[Source records]

════════════════════

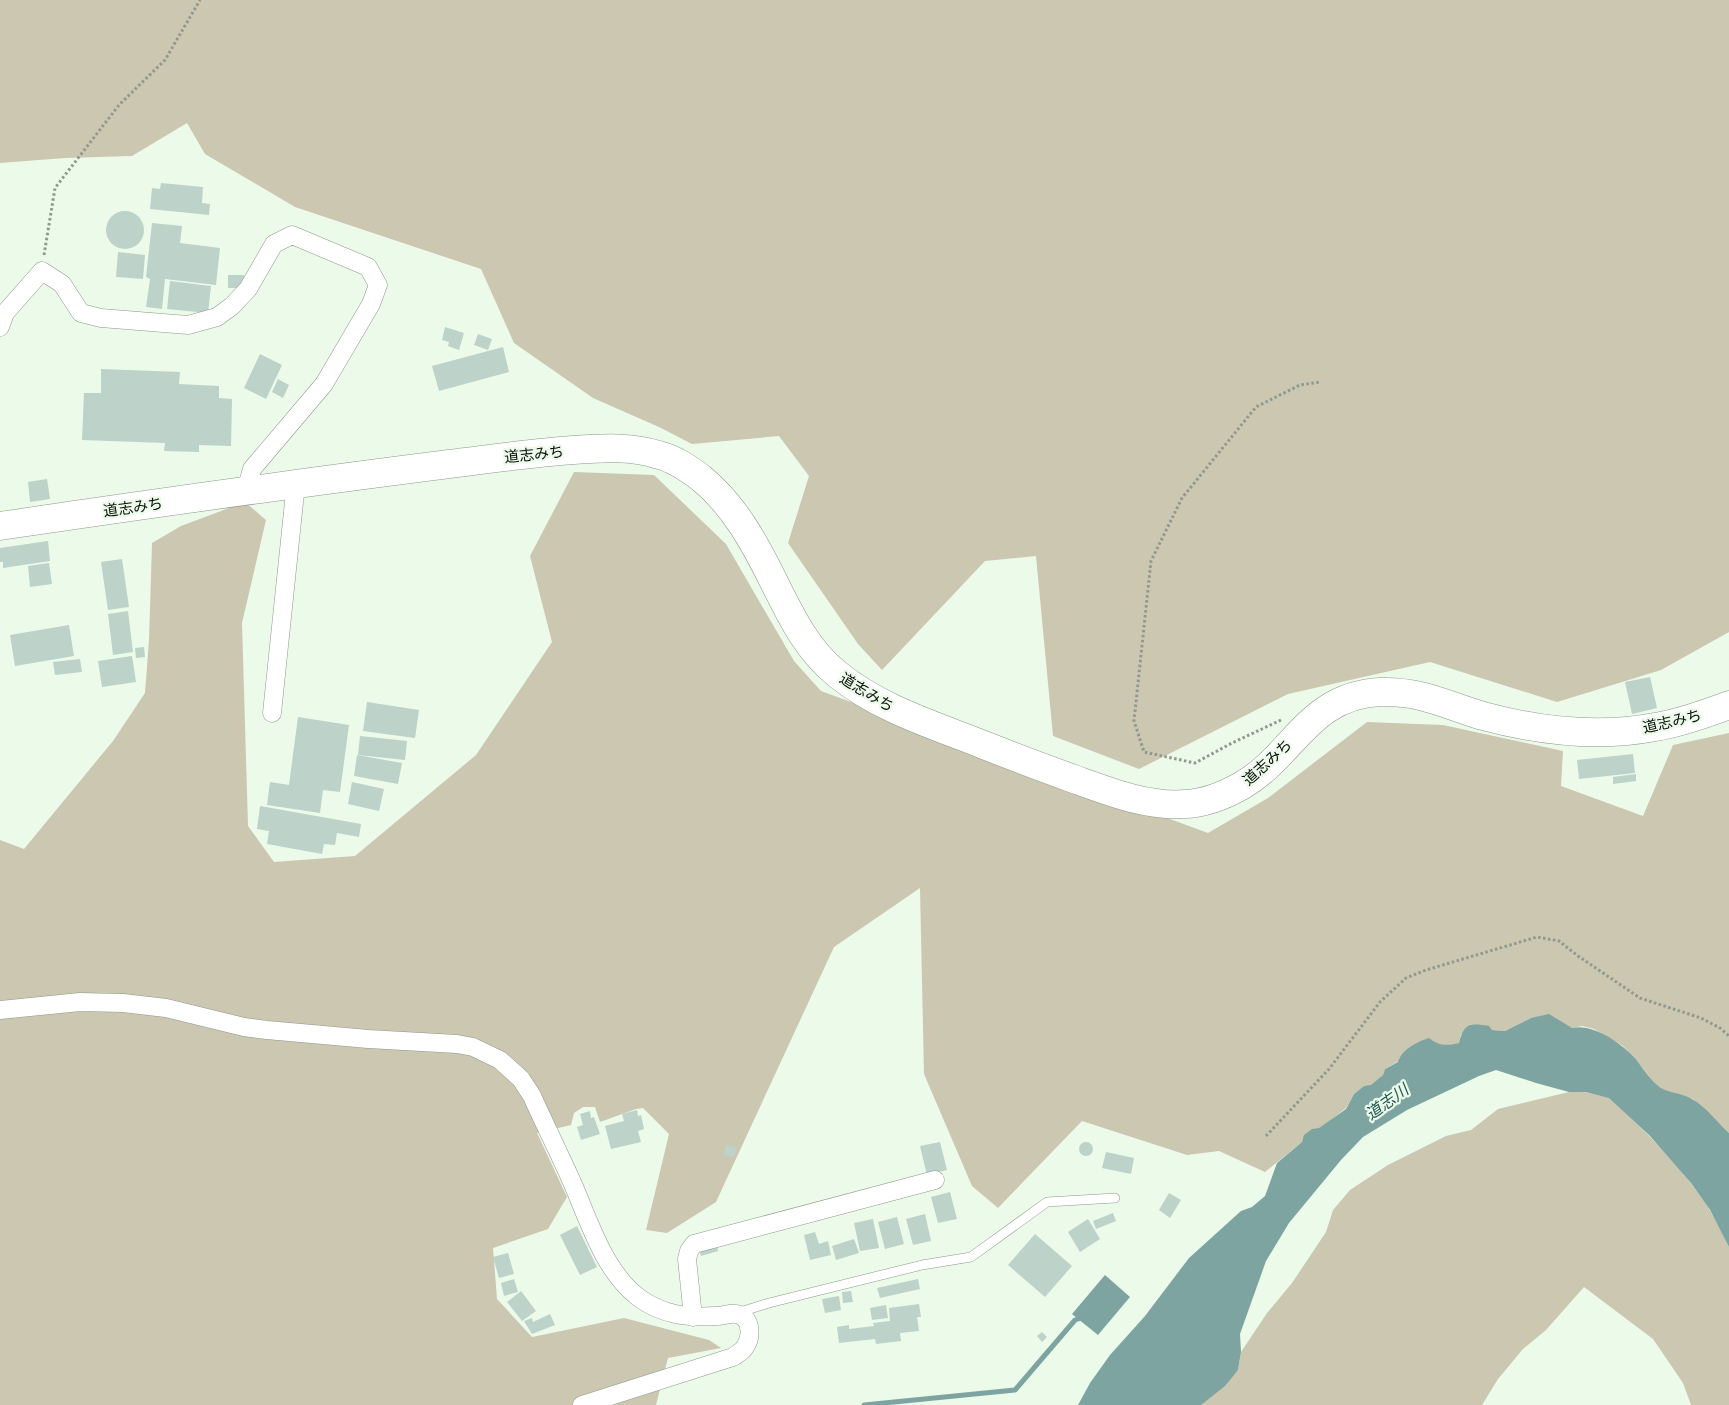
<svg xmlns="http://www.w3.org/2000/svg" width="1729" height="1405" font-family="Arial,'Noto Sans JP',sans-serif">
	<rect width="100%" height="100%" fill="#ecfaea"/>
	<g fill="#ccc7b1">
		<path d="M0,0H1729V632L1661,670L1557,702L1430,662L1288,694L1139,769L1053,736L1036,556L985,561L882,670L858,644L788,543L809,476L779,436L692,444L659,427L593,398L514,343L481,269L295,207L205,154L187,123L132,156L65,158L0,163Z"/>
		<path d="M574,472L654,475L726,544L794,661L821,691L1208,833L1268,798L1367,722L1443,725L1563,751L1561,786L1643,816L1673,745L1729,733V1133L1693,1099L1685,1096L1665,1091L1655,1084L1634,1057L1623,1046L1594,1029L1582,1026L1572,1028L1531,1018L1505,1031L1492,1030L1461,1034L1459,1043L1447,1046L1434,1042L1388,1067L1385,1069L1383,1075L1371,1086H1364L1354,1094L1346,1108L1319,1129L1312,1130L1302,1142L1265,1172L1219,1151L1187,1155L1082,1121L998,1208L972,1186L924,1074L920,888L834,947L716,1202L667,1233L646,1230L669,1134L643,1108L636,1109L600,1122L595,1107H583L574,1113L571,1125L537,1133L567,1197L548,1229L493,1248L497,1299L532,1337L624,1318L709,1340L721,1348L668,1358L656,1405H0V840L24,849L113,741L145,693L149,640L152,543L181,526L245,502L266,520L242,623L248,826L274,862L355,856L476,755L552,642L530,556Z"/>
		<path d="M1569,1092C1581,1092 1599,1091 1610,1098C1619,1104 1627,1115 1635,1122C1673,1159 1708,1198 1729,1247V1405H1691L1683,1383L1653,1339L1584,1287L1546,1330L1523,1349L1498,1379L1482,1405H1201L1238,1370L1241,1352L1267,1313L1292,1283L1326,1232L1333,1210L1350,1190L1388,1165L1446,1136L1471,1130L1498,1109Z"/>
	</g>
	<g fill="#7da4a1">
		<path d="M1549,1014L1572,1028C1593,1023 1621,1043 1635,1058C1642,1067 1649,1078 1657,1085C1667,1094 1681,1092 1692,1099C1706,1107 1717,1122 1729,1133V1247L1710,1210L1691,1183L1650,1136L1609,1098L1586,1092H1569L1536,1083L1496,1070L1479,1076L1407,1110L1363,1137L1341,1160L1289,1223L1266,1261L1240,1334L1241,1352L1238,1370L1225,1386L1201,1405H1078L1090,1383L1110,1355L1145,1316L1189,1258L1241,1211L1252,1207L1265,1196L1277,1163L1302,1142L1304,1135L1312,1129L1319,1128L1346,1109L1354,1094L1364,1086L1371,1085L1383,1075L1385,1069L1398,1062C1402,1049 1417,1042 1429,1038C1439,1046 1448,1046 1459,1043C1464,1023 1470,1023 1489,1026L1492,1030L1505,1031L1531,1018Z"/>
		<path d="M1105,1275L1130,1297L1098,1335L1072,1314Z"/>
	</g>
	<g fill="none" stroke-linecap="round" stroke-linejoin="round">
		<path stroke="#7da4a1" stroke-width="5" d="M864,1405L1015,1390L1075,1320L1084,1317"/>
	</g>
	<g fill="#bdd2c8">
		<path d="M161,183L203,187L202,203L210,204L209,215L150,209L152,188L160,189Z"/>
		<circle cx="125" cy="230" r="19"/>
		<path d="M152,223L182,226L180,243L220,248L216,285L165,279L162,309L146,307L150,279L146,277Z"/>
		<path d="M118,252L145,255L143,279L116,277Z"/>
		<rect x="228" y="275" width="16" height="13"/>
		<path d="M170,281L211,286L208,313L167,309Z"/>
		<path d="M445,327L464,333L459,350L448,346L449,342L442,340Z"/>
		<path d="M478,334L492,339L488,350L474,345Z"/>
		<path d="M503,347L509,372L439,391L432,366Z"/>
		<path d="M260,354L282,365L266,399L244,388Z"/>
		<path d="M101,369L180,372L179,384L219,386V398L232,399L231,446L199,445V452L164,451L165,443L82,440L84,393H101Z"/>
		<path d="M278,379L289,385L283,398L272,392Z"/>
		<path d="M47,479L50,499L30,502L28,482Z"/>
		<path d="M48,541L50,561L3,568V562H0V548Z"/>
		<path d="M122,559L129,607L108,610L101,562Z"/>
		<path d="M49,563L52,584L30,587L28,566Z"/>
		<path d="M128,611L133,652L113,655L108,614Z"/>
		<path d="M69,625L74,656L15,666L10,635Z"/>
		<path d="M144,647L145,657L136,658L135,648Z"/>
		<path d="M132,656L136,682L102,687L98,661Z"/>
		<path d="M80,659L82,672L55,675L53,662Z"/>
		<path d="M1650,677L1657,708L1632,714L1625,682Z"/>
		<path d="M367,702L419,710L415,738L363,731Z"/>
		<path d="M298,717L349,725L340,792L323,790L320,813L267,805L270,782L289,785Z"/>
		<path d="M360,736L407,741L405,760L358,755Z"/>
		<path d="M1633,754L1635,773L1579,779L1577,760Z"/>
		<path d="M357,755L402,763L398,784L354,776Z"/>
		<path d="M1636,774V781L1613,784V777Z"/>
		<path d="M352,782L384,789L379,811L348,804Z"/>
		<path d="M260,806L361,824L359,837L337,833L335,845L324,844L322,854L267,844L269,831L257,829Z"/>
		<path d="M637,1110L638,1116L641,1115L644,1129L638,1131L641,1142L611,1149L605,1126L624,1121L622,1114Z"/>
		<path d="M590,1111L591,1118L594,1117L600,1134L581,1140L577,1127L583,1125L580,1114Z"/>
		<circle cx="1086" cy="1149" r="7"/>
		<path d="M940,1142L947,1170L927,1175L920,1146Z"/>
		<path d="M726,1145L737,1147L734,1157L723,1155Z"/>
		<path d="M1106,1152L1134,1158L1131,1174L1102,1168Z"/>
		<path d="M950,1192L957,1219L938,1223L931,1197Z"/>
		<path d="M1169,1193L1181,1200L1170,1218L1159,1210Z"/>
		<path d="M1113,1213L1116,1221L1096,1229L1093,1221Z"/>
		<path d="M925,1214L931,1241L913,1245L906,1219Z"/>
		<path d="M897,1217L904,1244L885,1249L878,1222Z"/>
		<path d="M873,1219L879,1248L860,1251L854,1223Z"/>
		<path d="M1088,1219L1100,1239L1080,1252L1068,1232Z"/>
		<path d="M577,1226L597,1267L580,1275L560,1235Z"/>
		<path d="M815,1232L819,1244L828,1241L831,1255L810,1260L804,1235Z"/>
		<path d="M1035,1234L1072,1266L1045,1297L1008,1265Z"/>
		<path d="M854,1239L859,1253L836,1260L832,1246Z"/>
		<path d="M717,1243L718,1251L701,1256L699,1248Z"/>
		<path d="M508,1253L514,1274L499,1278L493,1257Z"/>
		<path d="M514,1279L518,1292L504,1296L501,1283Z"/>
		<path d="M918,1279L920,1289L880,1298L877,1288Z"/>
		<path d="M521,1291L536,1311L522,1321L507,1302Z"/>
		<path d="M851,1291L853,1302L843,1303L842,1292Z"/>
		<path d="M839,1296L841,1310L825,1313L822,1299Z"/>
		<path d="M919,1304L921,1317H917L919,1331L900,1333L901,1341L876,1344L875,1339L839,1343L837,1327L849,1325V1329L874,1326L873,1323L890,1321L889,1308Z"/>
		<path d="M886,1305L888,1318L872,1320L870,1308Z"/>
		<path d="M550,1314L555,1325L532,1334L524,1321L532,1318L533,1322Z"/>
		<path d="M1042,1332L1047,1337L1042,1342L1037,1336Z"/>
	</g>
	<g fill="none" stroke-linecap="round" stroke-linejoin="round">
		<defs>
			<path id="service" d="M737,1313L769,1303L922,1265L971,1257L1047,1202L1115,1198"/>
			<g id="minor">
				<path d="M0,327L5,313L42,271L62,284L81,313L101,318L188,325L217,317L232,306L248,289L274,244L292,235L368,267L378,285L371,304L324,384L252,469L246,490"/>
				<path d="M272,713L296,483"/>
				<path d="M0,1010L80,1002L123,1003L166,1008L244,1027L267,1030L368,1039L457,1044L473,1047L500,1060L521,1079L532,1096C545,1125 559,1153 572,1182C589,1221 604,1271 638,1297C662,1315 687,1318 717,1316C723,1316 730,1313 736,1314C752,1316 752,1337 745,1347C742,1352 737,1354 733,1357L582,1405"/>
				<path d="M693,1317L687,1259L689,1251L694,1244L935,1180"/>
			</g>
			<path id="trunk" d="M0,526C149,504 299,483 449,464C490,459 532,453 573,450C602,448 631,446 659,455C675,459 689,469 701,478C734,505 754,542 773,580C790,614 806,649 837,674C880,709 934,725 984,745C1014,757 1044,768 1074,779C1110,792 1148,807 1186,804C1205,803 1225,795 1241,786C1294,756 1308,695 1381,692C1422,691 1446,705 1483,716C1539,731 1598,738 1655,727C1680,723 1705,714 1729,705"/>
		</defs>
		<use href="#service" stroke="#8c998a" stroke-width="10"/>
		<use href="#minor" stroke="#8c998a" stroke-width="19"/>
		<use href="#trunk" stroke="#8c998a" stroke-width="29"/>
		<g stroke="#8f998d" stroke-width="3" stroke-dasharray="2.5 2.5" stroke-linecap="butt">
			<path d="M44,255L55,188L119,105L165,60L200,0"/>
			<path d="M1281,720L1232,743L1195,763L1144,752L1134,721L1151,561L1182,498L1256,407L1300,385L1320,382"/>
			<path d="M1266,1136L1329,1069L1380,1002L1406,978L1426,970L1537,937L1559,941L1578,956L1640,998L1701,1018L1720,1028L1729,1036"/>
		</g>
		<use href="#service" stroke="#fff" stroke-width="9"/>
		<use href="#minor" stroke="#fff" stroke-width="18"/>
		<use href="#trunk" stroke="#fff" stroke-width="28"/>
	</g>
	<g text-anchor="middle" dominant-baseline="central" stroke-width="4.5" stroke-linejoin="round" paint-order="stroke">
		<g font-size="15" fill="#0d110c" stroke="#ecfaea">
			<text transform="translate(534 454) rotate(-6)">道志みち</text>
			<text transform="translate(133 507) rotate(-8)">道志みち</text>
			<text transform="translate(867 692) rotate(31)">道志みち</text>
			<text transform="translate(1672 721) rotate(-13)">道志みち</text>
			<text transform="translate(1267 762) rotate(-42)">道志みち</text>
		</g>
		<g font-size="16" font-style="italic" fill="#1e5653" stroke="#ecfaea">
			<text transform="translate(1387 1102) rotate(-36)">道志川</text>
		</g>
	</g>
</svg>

════════════════════

Each line above where the word "道志みち" occurs should be copied out.

[EXERCISE RESPONSE]
			<text transform="translate(534 454) rotate(-6)">道志みち</text>
			<text transform="translate(133 507) rotate(-8)">道志みち</text>
			<text transform="translate(867 692) rotate(31)">道志みち</text>
			<text transform="translate(1672 721) rotate(-13)">道志みち</text>
			<text transform="translate(1267 762) rotate(-42)">道志みち</text>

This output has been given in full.